Выбрать главу

Прошло еще два дня. Два тягучих, напряженных дня, отмеченных постоянным присутствием невидимых глаз и ощущением затягивающейся петли. Серый седан стал почти привычной деталью городского пейзажа, сменяясь иногда другим, столь же безликим автомобилем. Люди в неприметной одежде продолжали свое неуклюжее патрулирование возле редакции и дома Сирены. Они больше не пытались особо скрываться — их задачей, очевидно, было не столько собрать информацию, сколько давить, напоминать о своей силе, внушать страх.

И это работало. По крайней мере, на меня. Не страх за себя — это чувство давно атрофировалось, вытесненное холодной пустотой и новой, всепоглощающей целью. Но страх за Сирену рос с каждым часом, превращаясь в тупую, ноющую боль под ребрами. Она была эпицентром бури, которую мы вызвали, и именно на нее был направлен главный удар. Ее сарказм, ее острый ум, ее непробиваемая маска цинизма — все это было ее броней, но я видел, как истончается эта броня под постоянным давлением. Или мне так казалось? Возможно, я просто проецировал на нее свои собственные опасения.

Мы сидели поздно вечером в ее пентхаусе. За окном раскинулся ночной город, сверкающий тысячами огней — равнодушный и прекрасный в своей отстраненности. Обычно она любила этот вид, но сейчас стояла спиной к окну, изучая почти готовую верстку статьи на планшете. Я видел ее отражение в темном стекле — сосредоточенное, жесткое лицо, ни тени сомнения.

— Они стали наглее — сказал я тихо, нарушая молчание — сегодня один из них подошел к твоей машине на парковке. Просто стоял и смотрел. Ничего не сделал, просто смотрел.

Она не обернулась.

— Пусть смотрят. Может, научатся чему-нибудь полезному. Хотя вряд ли — ее голос был ровным, почти безразличным.

— Сирена — я подошел к ней. — это уже не просто давление. Это прямая угроза. Мы растревожили осиное гнездо, и они готовы жалить.
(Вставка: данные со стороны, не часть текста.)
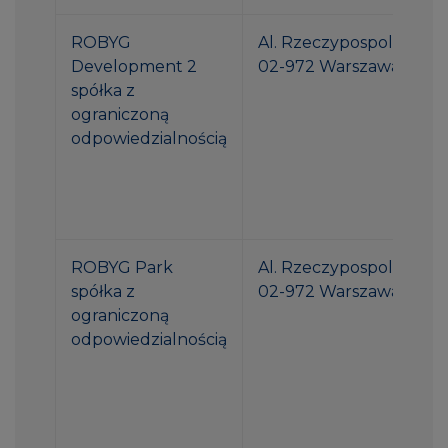
ROBYG
Al. Rzeczypospolitej 1
Development 2
02-972 Warszawa
spółka z
ograniczoną
odpowiedzialnością
ROBYG Park
Al. Rzeczypospolitej 1
spółka z
02-972 Warszawa
ograniczoną
odpowiedzialnością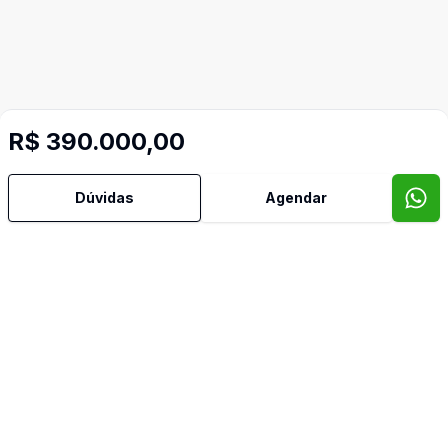
R$ 390.000,00
Dúvidas
Agendar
Прайс, Финч, кто бы за этим ни стоял — они не остановятся.

Она медленно повернулась, окинув меня оценивающим взглядом. В ее глазах не было страха, только холодный расчет и что-то еще…усталость? Нет, скорее, стальная решимость, не допускающая никаких возражений.

— И что ты предлагаешь, Арти? Спрятаться? Переждать? Забиться в норку, пока буря не утихнет? — в ее голосе прозвучали знакомые саркастические нотки, но теперь они были острее, злее.

— Я предлагаю подумать о твоей безопасности! — повысил я голос, сам удивляясь своей настойчивости — мы собрали все, что нужно. Статья готова. Мы можем подождать неделю, две. Пусть они немного успокоятся, потеряют бдительность. Мы можем опубликовать это позже, когда будет безопаснее.

Она усмехнулась — короткий, резкий звук, лишенный тепла.

— Безопаснее? Ты серьезно? Думаешь, если мы подождем, они вдруг проникнутся к нам симпатией и забудут о нашем существовании? Наивно, мой мальчик. Они не успокоятся. Они используют это время, чтобы найти способ заткнуть нас навсегда. Чтобы замести следы, уничтожить доказательства, до которых мы еще не добрались. Чтобы убедиться, что эта история никогда не увидит свет.

Она сделала шаг ко мне, и я невольно отступил под ее пронзительным взглядом.

— Именно сейчас, Арти. Именно сейчас, когда они напуганы, когда они делают ошибки, когда их давление достигло пика — именно сейчас нужно нанести удар. Пока они ждут, что мы испугаемся и отступим. Мы должны опубликовать это. Завтра.

— Завтра? — я не мог поверить своим ушам — но слежка…угрозы…Сирена, это безрассудно!

Ее лицо стало еще жестче, словно высеченным из камня. Она отвернулась, снова глядя на планшет, но я знал, что она больше не видит текст статьи. Она видела только цель.

— Безрассудно — это дать им время перегруппироваться. Безрассудно — это показать им, что их тактика запугивания работает — она подняла на меня холодные, отстраненные глаза. В них не было места той искре понимания, которая иногда мелькала между нами. Сейчас она была полностью закрыта, неприступна — страх — это роскошь, которую мы не можем себе позволить, мой мальчик.

«Мой мальчик». Она снова использовала это обращение, но теперь оно звучало не покровительственно или даже игриво, как бывало раньше. Оно звучало как констатация факта — я был тем, кто испытывает страх, кто поддается слабости, в то время как она стоит над этим. Она отталкивала мою заботу, мою попытку защитить ее, возводя между нами стену из своей несгибаемой воли и цинизма.